Submitted by coldrum on Thursday, 26 April 2007  Page Views: 1330

Pre-ColumbianThree weeks of excavation at the Mission San Agustín site uncovered 2,000-year-old arrowheads. They were found a few feet from the first mission-era American Indian home discovered in Tucson, and they were only a few feet away from a 1930s barbecue pit.

"I can't think of anywhere in the United States where you have this layer cake of cultural change," said Michael Brack, project director at Desert Archaeology, which is conducting the dig.
It's believed the Tucson area ranks as the longest continuously inhabited region in the United States, stretching back for at least 4,000 years. But the site at the west end of Mission Lane presents the first evidence of so many historical eras in one spot going back 2,500 years.
The dig precedes reconstruction of the Mission San Agustín, the centerpiece of Rio Nuevo's Tucson Origins project, in which the mission's adobe convento and chapel should start taking shape in October.
Hundreds of artifacts, from intact 2,000-plus-years-old clay bowls to remnants of a 300-year-old rib dinner, are being removed.

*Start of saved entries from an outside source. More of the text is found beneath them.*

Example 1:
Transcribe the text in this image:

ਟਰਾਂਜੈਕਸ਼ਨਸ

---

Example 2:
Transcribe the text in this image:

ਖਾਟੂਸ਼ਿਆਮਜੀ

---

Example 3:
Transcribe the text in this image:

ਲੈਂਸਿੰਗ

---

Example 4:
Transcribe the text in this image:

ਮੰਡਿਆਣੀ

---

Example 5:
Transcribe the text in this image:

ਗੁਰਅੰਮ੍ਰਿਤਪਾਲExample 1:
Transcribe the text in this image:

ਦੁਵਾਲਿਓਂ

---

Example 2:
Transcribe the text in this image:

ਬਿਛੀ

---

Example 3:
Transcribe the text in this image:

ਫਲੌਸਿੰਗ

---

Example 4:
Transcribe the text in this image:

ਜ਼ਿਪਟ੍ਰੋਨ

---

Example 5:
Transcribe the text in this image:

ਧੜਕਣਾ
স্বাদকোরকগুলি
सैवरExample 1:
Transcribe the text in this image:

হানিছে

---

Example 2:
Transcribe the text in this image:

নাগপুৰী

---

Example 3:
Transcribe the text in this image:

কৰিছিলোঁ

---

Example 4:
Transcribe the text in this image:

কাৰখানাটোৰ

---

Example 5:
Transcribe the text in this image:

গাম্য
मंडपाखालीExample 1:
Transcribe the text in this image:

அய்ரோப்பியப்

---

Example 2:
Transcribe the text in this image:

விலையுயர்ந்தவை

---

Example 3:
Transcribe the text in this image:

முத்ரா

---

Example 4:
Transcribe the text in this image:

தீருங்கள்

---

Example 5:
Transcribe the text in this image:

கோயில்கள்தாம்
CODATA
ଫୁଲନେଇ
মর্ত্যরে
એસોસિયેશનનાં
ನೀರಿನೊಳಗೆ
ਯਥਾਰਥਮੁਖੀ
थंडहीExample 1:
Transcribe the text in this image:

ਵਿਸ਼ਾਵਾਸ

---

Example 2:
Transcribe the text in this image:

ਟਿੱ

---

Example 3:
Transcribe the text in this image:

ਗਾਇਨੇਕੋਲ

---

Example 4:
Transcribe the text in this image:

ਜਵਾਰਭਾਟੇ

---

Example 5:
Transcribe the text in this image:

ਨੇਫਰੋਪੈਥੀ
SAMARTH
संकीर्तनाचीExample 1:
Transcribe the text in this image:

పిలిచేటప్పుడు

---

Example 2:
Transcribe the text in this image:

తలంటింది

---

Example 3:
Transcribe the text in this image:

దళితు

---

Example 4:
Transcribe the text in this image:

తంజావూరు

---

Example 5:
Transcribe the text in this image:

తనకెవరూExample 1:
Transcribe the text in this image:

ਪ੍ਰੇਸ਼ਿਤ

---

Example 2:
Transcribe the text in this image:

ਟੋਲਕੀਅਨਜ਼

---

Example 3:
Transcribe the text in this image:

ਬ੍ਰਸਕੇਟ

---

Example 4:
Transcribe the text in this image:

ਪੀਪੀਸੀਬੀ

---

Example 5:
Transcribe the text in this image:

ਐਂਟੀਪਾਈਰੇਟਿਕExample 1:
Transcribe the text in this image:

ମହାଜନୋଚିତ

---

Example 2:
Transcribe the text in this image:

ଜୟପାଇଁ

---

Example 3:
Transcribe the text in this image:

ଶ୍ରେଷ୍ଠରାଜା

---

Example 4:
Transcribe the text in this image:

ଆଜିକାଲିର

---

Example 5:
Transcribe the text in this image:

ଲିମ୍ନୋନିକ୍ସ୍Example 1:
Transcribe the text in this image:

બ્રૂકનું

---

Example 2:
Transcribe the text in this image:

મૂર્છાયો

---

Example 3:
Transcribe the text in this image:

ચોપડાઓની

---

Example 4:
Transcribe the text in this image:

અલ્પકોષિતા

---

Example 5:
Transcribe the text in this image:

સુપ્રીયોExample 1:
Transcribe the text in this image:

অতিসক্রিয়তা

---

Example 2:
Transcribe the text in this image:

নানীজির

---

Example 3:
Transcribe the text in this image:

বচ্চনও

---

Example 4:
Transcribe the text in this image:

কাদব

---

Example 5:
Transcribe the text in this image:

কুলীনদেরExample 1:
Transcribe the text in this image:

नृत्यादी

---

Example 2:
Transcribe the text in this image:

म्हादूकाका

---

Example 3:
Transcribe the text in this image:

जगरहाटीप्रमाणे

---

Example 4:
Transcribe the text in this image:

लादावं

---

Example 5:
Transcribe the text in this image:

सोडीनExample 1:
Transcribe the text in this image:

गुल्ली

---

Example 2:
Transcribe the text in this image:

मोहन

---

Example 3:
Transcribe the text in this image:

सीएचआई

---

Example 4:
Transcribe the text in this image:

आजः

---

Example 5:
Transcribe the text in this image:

The site will be filled in again to preserve the footprints of dozens of structures that vanished hundreds of years ago.
This includes 20 round-pit houses from 2,000 and 2,500 years ago and a small, single-room rectangular house built by an American Indian family a few feet outside the mission wall.

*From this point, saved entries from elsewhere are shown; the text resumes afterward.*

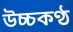
উচ্চকণ্ঠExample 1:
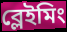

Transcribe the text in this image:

ব্লেইমিং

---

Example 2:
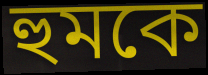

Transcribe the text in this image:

হুমকে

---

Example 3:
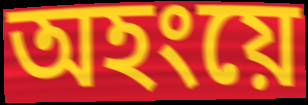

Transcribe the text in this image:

অহংয়ে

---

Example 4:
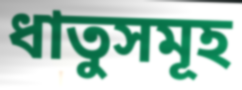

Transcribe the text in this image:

ধাতুসমূহ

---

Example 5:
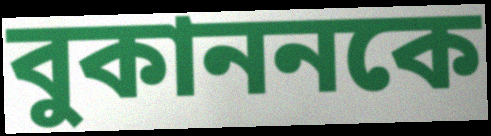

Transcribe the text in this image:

বুকাননকে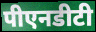
पीएनडीटी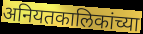
अनियतकालिकांच्या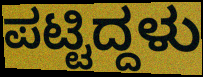
ಪಟ್ಟಿದ್ದಳುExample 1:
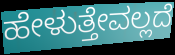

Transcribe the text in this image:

ಹೇಳುತ್ತೇವಲ್ಲದೆ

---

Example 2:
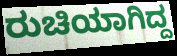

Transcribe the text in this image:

ರುಚಿಯಾಗಿದ್ದ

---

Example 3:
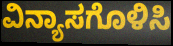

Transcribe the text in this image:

ವಿನ್ಯಾಸಗೊಳಿಸಿ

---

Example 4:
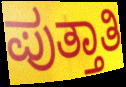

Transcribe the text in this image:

ಪುತ್ತಾತಿ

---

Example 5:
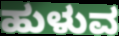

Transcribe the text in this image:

ಹುಳುವ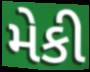
મેકી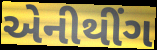
એનીથીંગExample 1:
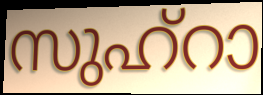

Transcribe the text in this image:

സുഹ്റാ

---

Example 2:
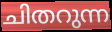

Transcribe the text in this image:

ചിതറുന്ന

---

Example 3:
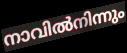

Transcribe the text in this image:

നാവിൽനിന്നും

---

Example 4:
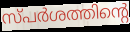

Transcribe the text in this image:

സ്പർശത്തിന്റെ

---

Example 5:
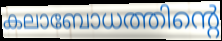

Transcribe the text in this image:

കലാബോധത്തിന്റെ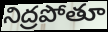
నిద్రపోతూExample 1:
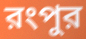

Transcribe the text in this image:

রংপুর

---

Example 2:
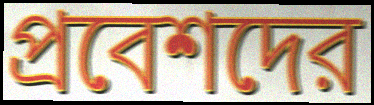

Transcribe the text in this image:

প্রবেশদের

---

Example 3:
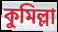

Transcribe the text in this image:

কুমিল্লা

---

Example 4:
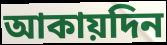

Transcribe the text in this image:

আকায়দিন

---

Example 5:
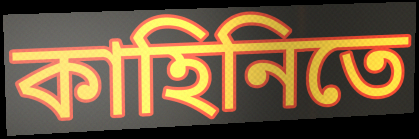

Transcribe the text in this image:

কাহিনিতে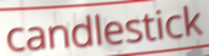
candlestick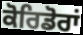
ਕੋਰਿਡੋਰਾਂ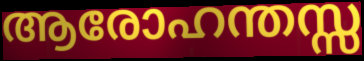
ആരോഹന്തസ്സ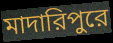
মাদারিপুরেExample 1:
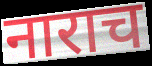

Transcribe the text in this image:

नाराच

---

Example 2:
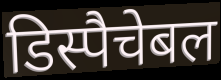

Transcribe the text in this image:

डिस्पैचेबल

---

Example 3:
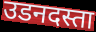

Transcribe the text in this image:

उडनदस्ता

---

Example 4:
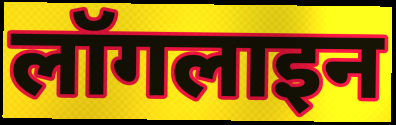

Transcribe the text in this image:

लॉगलाइन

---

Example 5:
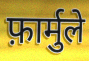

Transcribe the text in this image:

फ़ार्मुले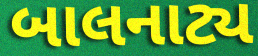
બાલનાટ્યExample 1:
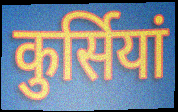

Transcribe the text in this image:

कुर्सियां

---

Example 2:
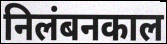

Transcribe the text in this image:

निलंबनकाल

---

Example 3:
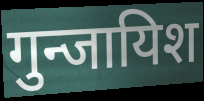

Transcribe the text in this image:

गुन्जायिश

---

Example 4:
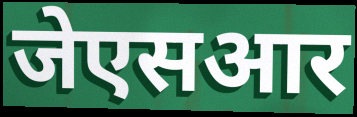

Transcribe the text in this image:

जेएसआर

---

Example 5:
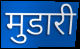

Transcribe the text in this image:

मुडारी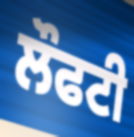
ਲੌਫਟੀ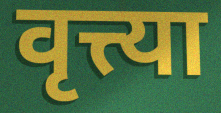
वृत्त्या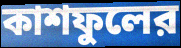
কাশফুলের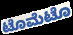
ಟೊಮೆಟೊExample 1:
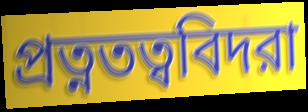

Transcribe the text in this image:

প্রত্নতত্ববিদরা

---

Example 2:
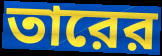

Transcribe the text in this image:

তারের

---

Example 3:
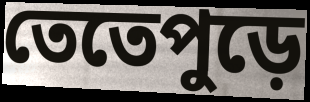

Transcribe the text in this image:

তেতেপুড়ে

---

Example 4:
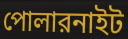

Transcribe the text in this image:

পোলারনাইট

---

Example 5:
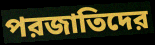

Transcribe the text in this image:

পরজাতিদের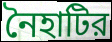
নৈহাটিরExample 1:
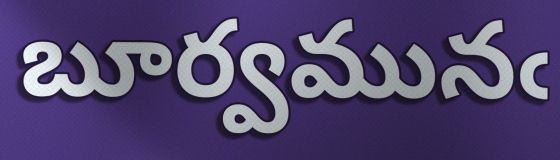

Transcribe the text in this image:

బూర్వమునఁ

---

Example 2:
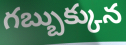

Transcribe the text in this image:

గబ్బుక్కున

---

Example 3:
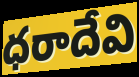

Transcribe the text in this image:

ధరాదేవి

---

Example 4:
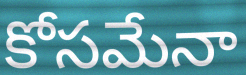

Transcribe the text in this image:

కోసమేనా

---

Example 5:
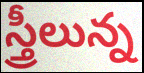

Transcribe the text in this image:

స్త్రీలున్న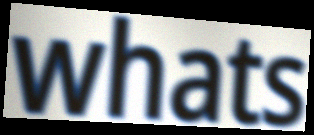
whats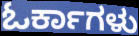
ಓರ್ಕಾಗಳು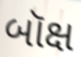
બૉક્ષ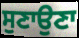
ਸੁਣਾਉਣਾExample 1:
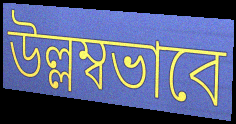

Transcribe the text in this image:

উল্লম্বভাবে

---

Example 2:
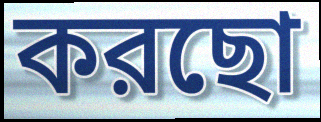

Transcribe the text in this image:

করছো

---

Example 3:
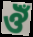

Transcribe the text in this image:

ঔঁ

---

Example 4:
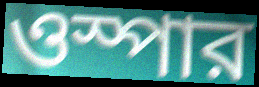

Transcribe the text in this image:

ওস্পার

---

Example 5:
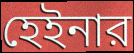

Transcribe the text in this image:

হেইনার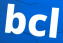
bcl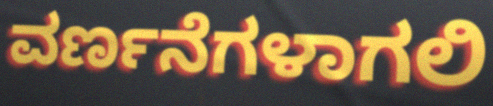
ವರ್ಣನೆಗಳಾಗಲಿ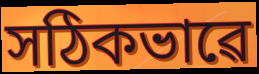
সঠিকভাৱেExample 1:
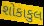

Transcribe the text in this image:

શોકાકુલ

Archaeologists have unearthed evidence of humans living on the dig site at four specific times: the 1930s, the Mission Period from 1690 to 1840, and distinct eras 2,000 and 2,500 years ago. Nobody seemed to live on the 400-by-40-foot patch between 50 A.D. and 1690 because nothing has been found for those 1,640 years except a Hohokam canal.
Brack said evidence shows the 2,500-year-old village was destroyed by fire, while the pithouses from 2,000 years ago were wiped out by a flood. This filled the site with silt, which preserved artifacts and allowed archaeologists to date the village to the time of Christ.
Items found include a pair of perfectly shaped arrowheads, a 2-inch remnant of an antelope hammer head, intact flat clay bowls, and grinding stones. "The arrow points are so close to identical you've got to think the same individual made these arrow points," Brack said.
For more see the story at the Tucson Citizen and the Center for Desert Archaeology website. The last remaining ruins of the 1600's mission buildings were destroyed and the archaeological evidence of prehistoic structures has been protected by a spoil dump since the 1950's.

Note: Reconstruction of Tuscon AZ Spanish Colonial Mission begins with dig finds going back 2,500 years.